You can only accomplish that when conditions allow it and speed-shooting isn't going to make it happen.

As long as your grip is firm, consistent and usable in the worst-case scenario, it's good enough. It should be a grip you can acquire without conscious thought, regardless of the gun you're carrying today, or how many hands you can get on that gun. It needs to be simple, without a lot of digital acrobatics. If you have to think about where this or that thumb goes, for this or that gun, you are draining brain juice you might desperately need for problem solving.

Right here is where the 'competition grip' falls apart. Using a thumbs-forward grip with a snubnose .357 will soon educate you about where your weak-hand thumb should NOT be. There are pictures circulating the web at present that show the results of having that thumb too far forward when you're shooting something bigger- like a .460 S&W.

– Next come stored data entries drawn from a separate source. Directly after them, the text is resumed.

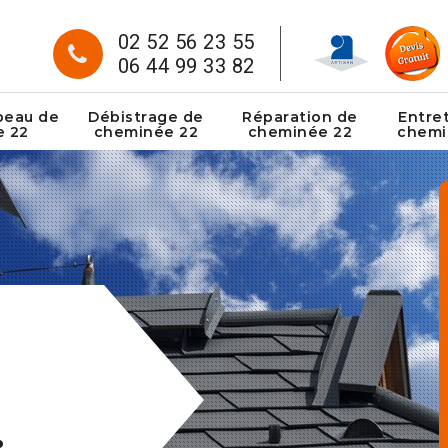
02 52 56 23 55
06 44 99 33 82
peau de
Débistrage de
Réparation de
Entre
e 22
cheminée 22
cheminée 22
chemi
:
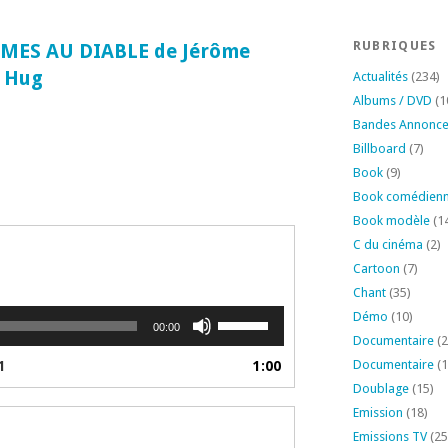
RUBRIQUES
AMES AU DIABLE de Jérôme
e Hug
Actualités
(234)
Albums / DVD
(1
Bandes Annonc
Billboard
(7)
Book
(9)
Book comédien
Book modèle
(1
C du cinéma
(2)
Cartoon
(7)
Chant
(35)
Utilisez
Démo
(10)
00:00
les
Documentaire
(2
flèches
Documentaire
(1
1
1:00
haut/bas
Doublage
(15)
pour
Emission
(18)
augmenter
Emissions TV
(25
ou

There is another factor at work here, that nobody talks about. Not all combinations of hands & handguns will work with the Competition Grip. The more you introduce stress/unknowns into the training, the more apparent this becomes. Safeties and slide locks get bumped by errant thumbs, and your now gun won't go 'boom' until you fix something besides the problem you were trying to solve with it. I have seen this repeatedly with the Springfield XD, at LE qualifications. I have seen it more than once with HK Compacts and the smallest Glocks.

When this starts happening, I 're-teach' folks to turn the shooting hand thumb down or alongside the grip; and if transitioning to two-hand shooting, to place the offhand thumb on top of it. This resolves all issues about hitting the slide lock inadvertently. It works with any gun, regardless of caliber or configuration. It also facilitates conversion of the shooting grip into a retention grip, without moving anything. Your shooting-hand thumb is a valuable asset in holding on to that gun.

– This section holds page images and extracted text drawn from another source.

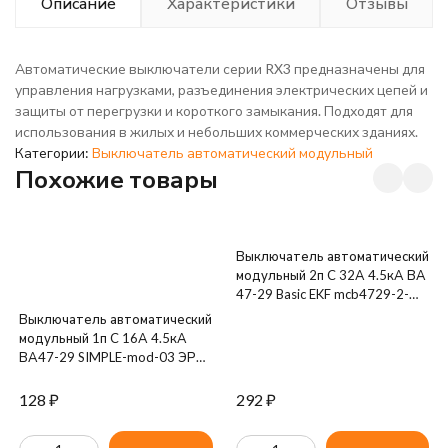
Описание
Характеристики
Отзывы
Автоматические выключатели серии RX3 предназначены для
управления нагрузками, разъединения электрических цепей и
защиты от перегрузки и короткого замыкания. Подходят для
использования в жилых и небольших коммерческих зданиях.
Категории:
Выключатель автоматический модульный
Похожие товары
Выключатель автоматический
модульный 2п C 32А 4.5кА ВА
47-29 Basic EKF mcb4729-2-
32C
Выключатель автоматический
модульный 1п C 16А 4.5кА
ВА47-29 SIMPLE-mod-03 ЭРА
Б0039220
128
₽
292
₽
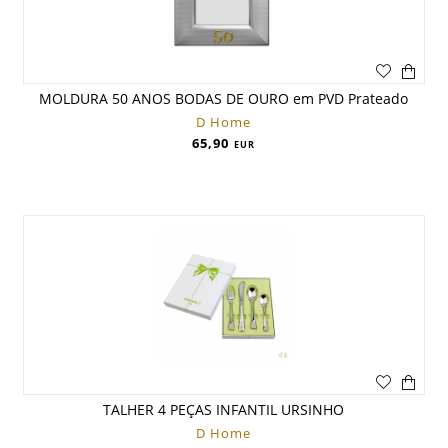
MOLDURA 50 ANOS BODAS DE OURO em PVD Prateado
D Home
65,90
EUR
TALHER 4 PEÇAS INFANTIL URSINHO
D Home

Sometimes people ask me “Well if your way is better, how come (insert big name IPSC shooter) don't shoot like that! Whadda-ya say to that, Sarge? Huh?”

I say “S'cuse me, but didn't you just lock your gun open in mid-string? By the way, IPSC is a game-and this ain't a game to us. Does anybody here want Mr. IPSC Hose-monster running down the hallway of your daughter's school, emptying mags at a dead run?”

Dead silence...

I'm trying to teach these guys the simplest, most instinctive methods to stay alive. I still turn out some pretty good shots, a few of whom have used what I've taught them to get home when things got ugly.

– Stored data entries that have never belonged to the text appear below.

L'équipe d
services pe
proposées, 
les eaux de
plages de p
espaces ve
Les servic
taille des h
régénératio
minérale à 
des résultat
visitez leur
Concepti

I'm going to call this a 'Retention Grip' simply because it uses the natural anatomy of the hand to help you retain possession of the gun; and that advantage is not compromised in the split second when you transition from two-hands to one, or vice-versa. No, you're not gonna win any IPSC matches using this grip, and the ammo makers won't offer you a sponsorship because you burned an obscene amount of their product in 17.323 seconds. But let's give it a look anyhow.

Hold the EMPTY, and I mean ALL THE WAY EMPTY gun in your strong hand- like you mean to hold onto it, even if I tried to slap it away. Your thumb knuckle will invariably wind up alongside the handle- AWAY from any controls mounted on the weapon itself:

Now extend your shooting hand slightly, and bring your support hand up. Cup your shooting hand in your support hand. Now- whatcha gonna do with that weak hand thumb? Leave it dangling out there in your field of vision? Want some crack head to get ahold of it and bite it off? I didn't think so. Fold it over on top of your shooting hand thumb.

If you have to remove your support hand from the gun for any reason, you still have a solid grip on the gun without shifting it around. Wonder of wonders, it also happens to be the same grip you use for strong-hand shooting. Think that might be a good thing? You betcha. You can shoot it, holster it, or hang onto it; whatever the situation dictates, and with as many or few hands as you have available.

Your thumbs are both out of the way of the slide stop. Yeehaw. Now we can finish a stage of fire without you holding your little hand up like a first grader who needs to go potty- 'cause your slide locked open before your 'buwwets' was all gone.

We may now resume shooting. Thank you very much.